◆ **PROBLEM DESCRIPTION**
Reproduce each of the rows below character for character, with no changes.
GIVEN RECORDS Block Start
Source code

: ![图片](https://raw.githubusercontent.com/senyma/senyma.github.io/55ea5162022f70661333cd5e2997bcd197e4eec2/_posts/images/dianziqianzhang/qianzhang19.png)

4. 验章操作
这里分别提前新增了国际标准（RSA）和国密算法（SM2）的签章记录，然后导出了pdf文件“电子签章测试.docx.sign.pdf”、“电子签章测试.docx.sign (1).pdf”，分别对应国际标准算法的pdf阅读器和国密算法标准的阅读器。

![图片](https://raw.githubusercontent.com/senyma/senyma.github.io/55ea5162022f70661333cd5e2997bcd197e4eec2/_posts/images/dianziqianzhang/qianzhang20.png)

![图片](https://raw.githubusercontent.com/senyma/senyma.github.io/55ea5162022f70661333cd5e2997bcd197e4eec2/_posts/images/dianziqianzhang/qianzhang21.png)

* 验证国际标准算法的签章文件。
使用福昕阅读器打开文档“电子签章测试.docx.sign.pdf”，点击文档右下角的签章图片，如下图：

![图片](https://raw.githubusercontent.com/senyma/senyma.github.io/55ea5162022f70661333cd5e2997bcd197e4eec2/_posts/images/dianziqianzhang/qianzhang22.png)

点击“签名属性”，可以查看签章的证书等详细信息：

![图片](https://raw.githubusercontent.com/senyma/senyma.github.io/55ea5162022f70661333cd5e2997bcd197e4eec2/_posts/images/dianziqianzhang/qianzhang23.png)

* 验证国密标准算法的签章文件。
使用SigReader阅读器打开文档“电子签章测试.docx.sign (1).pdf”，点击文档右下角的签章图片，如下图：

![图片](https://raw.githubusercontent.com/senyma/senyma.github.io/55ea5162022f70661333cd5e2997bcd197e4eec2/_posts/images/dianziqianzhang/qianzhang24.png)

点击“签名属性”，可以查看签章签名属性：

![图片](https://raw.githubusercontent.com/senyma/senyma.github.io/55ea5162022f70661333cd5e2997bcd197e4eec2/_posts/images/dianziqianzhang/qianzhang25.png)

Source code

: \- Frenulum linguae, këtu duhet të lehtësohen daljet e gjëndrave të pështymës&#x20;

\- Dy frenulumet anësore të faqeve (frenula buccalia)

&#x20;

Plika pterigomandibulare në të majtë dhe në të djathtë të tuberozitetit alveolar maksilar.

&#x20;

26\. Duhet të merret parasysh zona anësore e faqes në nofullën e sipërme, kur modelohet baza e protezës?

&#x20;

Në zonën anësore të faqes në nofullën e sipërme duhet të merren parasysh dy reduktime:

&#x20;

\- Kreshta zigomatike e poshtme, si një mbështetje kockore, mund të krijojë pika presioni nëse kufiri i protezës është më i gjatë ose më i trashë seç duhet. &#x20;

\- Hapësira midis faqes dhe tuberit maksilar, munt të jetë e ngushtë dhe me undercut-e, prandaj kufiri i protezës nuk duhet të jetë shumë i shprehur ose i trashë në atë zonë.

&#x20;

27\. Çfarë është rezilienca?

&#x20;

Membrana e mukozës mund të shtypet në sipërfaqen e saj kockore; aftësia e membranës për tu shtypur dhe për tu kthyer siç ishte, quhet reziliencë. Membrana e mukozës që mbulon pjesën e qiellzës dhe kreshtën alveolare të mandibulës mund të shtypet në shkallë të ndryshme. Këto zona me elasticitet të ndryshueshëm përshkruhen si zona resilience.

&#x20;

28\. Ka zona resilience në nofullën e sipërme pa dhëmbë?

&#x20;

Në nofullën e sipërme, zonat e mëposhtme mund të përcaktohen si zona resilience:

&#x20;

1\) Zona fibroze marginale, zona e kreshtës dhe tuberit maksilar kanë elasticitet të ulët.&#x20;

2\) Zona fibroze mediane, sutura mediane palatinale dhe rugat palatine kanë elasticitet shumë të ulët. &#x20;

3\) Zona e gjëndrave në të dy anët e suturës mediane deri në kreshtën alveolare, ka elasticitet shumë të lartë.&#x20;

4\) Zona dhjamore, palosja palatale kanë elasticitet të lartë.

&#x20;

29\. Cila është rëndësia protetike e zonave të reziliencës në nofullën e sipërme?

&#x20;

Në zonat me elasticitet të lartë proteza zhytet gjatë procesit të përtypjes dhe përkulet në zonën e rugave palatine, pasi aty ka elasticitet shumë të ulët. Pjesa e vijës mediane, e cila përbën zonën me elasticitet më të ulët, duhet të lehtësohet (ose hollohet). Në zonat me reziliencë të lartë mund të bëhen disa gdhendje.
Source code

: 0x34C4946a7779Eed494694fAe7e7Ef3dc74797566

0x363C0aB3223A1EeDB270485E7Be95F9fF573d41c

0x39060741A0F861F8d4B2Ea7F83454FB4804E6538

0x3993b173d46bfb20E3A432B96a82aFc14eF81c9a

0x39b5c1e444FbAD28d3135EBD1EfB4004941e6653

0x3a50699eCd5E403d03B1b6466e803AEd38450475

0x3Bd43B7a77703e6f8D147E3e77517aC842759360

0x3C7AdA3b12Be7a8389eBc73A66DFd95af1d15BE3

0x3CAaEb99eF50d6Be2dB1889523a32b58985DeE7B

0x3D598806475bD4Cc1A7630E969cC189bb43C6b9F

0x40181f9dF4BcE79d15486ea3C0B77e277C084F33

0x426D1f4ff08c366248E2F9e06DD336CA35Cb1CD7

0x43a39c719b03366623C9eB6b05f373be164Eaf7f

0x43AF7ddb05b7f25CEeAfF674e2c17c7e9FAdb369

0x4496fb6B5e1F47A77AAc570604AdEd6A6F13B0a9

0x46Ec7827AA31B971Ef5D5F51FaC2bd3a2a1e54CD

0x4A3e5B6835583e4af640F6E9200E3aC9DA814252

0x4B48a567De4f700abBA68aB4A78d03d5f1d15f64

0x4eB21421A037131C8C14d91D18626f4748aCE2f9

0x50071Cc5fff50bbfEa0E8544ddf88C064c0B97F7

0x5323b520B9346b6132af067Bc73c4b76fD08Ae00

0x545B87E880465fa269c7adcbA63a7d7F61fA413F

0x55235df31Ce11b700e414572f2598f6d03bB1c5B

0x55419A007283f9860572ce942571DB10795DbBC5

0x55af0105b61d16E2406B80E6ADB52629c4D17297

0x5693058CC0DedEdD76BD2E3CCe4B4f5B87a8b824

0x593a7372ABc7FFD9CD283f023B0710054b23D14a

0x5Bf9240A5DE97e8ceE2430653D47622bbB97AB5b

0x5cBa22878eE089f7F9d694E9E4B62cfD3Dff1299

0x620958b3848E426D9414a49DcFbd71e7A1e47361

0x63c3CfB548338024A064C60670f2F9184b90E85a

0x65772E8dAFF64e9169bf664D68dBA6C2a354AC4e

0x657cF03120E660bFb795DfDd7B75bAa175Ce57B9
GIVEN RECORDS Block End
◆ **COMPLETED TASK**
Source code

: ![图片](https://raw.githubusercontent.com/senyma/senyma.github.io/55ea5162022f70661333cd5e2997bcd197e4eec2/_posts/images/dianziqianzhang/qianzhang19.png)

4. 验章操作
这里分别提前新增了国际标准（RSA）和国密算法（SM2）的签章记录，然后导出了pdf文件“电子签章测试.docx.sign.pdf”、“电子签章测试.docx.sign (1).pdf”，分别对应国际标准算法的pdf阅读器和国密算法标准的阅读器。

![图片](https://raw.githubusercontent.com/senyma/senyma.github.io/55ea5162022f70661333cd5e2997bcd197e4eec2/_posts/images/dianziqianzhang/qianzhang20.png)

![图片](https://raw.githubusercontent.com/senyma/senyma.github.io/55ea5162022f70661333cd5e2997bcd197e4eec2/_posts/images/dianziqianzhang/qianzhang21.png)

* 验证国际标准算法的签章文件。
使用福昕阅读器打开文档“电子签章测试.docx.sign.pdf”，点击文档右下角的签章图片，如下图：

![图片](https://raw.githubusercontent.com/senyma/senyma.github.io/55ea5162022f70661333cd5e2997bcd197e4eec2/_posts/images/dianziqianzhang/qianzhang22.png)

点击“签名属性”，可以查看签章的证书等详细信息：

![图片](https://raw.githubusercontent.com/senyma/senyma.github.io/55ea5162022f70661333cd5e2997bcd197e4eec2/_posts/images/dianziqianzhang/qianzhang23.png)

* 验证国密标准算法的签章文件。
使用SigReader阅读器打开文档“电子签章测试.docx.sign (1).pdf”，点击文档右下角的签章图片，如下图：

![图片](https://raw.githubusercontent.com/senyma/senyma.github.io/55ea5162022f70661333cd5e2997bcd197e4eec2/_posts/images/dianziqianzhang/qianzhang24.png)

点击“签名属性”，可以查看签章签名属性：

![图片](https://raw.githubusercontent.com/senyma/senyma.github.io/55ea5162022f70661333cd5e2997bcd197e4eec2/_posts/images/dianziqianzhang/qianzhang25.png)

Source code

: \- Frenulum linguae, këtu duhet të lehtësohen daljet e gjëndrave të pështymës&#x20;

\- Dy frenulumet anësore të faqeve (frenula buccalia)

&#x20;

Plika pterigomandibulare në të majtë dhe në të djathtë të tuberozitetit alveolar maksilar.

&#x20;

26\. Duhet të merret parasysh zona anësore e faqes në nofullën e sipërme, kur modelohet baza e protezës?

&#x20;

Në zonën anësore të faqes në nofullën e sipërme duhet të merren parasysh dy reduktime:

&#x20;

\- Kreshta zigomatike e poshtme, si një mbështetje kockore, mund të krijojë pika presioni nëse kufiri i protezës është më i gjatë ose më i trashë seç duhet. &#x20;

\- Hapësira midis faqes dhe tuberit maksilar, munt të jetë e ngushtë dhe me undercut-e, prandaj kufiri i protezës nuk duhet të jetë shumë i shprehur ose i trashë në atë zonë.

&#x20;

27\. Çfarë është rezilienca?

&#x20;

Membrana e mukozës mund të shtypet në sipërfaqen e saj kockore; aftësia e membranës për tu shtypur dhe për tu kthyer siç ishte, quhet reziliencë. Membrana e mukozës që mbulon pjesën e qiellzës dhe kreshtën alveolare të mandibulës mund të shtypet në shkallë të ndryshme. Këto zona me elasticitet të ndryshueshëm përshkruhen si zona resilience.

&#x20;

28\. Ka zona resilience në nofullën e sipërme pa dhëmbë?

&#x20;

Në nofullën e sipërme, zonat e mëposhtme mund të përcaktohen si zona resilience:

&#x20;

1\) Zona fibroze marginale, zona e kreshtës dhe tuberit maksilar kanë elasticitet të ulët.&#x20;

2\) Zona fibroze mediane, sutura mediane palatinale dhe rugat palatine kanë elasticitet shumë të ulët. &#x20;

3\) Zona e gjëndrave në të dy anët e suturës mediane deri në kreshtën alveolare, ka elasticitet shumë të lartë.&#x20;

4\) Zona dhjamore, palosja palatale kanë elasticitet të lartë.

&#x20;

29\. Cila është rëndësia protetike e zonave të reziliencës në nofullën e sipërme?

&#x20;

Në zonat me elasticitet të lartë proteza zhytet gjatë procesit të përtypjes dhe përkulet në zonën e rugave palatine, pasi aty ka elasticitet shumë të ulët. Pjesa e vijës mediane, e cila përbën zonën me elasticitet më të ulët, duhet të lehtësohet (ose hollohet). Në zonat me reziliencë të lartë mund të bëhen disa gdhendje.
Source code

: 0x34C4946a7779Eed494694fAe7e7Ef3dc74797566

0x363C0aB3223A1EeDB270485E7Be95F9fF573d41c

0x39060741A0F861F8d4B2Ea7F83454FB4804E6538

0x3993b173d46bfb20E3A432B96a82aFc14eF81c9a

0x39b5c1e444FbAD28d3135EBD1EfB4004941e6653

0x3a50699eCd5E403d03B1b6466e803AEd38450475

0x3Bd43B7a77703e6f8D147E3e77517aC842759360

0x3C7AdA3b12Be7a8389eBc73A66DFd95af1d15BE3

0x3CAaEb99eF50d6Be2dB1889523a32b58985DeE7B

0x3D598806475bD4Cc1A7630E969cC189bb43C6b9F

0x40181f9dF4BcE79d15486ea3C0B77e277C084F33

0x426D1f4ff08c366248E2F9e06DD336CA35Cb1CD7

0x43a39c719b03366623C9eB6b05f373be164Eaf7f

0x43AF7ddb05b7f25CEeAfF674e2c17c7e9FAdb369

0x4496fb6B5e1F47A77AAc570604AdEd6A6F13B0a9

0x46Ec7827AA31B971Ef5D5F51FaC2bd3a2a1e54CD

0x4A3e5B6835583e4af640F6E9200E3aC9DA814252

0x4B48a567De4f700abBA68aB4A78d03d5f1d15f64

0x4eB21421A037131C8C14d91D18626f4748aCE2f9

0x50071Cc5fff50bbfEa0E8544ddf88C064c0B97F7

0x5323b520B9346b6132af067Bc73c4b76fD08Ae00

0x545B87E880465fa269c7adcbA63a7d7F61fA413F

0x55235df31Ce11b700e414572f2598f6d03bB1c5B

0x55419A007283f9860572ce942571DB10795DbBC5

0x55af0105b61d16E2406B80E6ADB52629c4D17297

0x5693058CC0DedEdD76BD2E3CCe4B4f5B87a8b824

0x593a7372ABc7FFD9CD283f023B0710054b23D14a

0x5Bf9240A5DE97e8ceE2430653D47622bbB97AB5b

0x5cBa22878eE089f7F9d694E9E4B62cfD3Dff1299

0x620958b3848E426D9414a49DcFbd71e7A1e47361

0x63c3CfB548338024A064C60670f2F9184b90E85a

0x65772E8dAFF64e9169bf664D68dBA6C2a354AC4e

0x657cF03120E660bFb795DfDd7B75bAa175Ce57B9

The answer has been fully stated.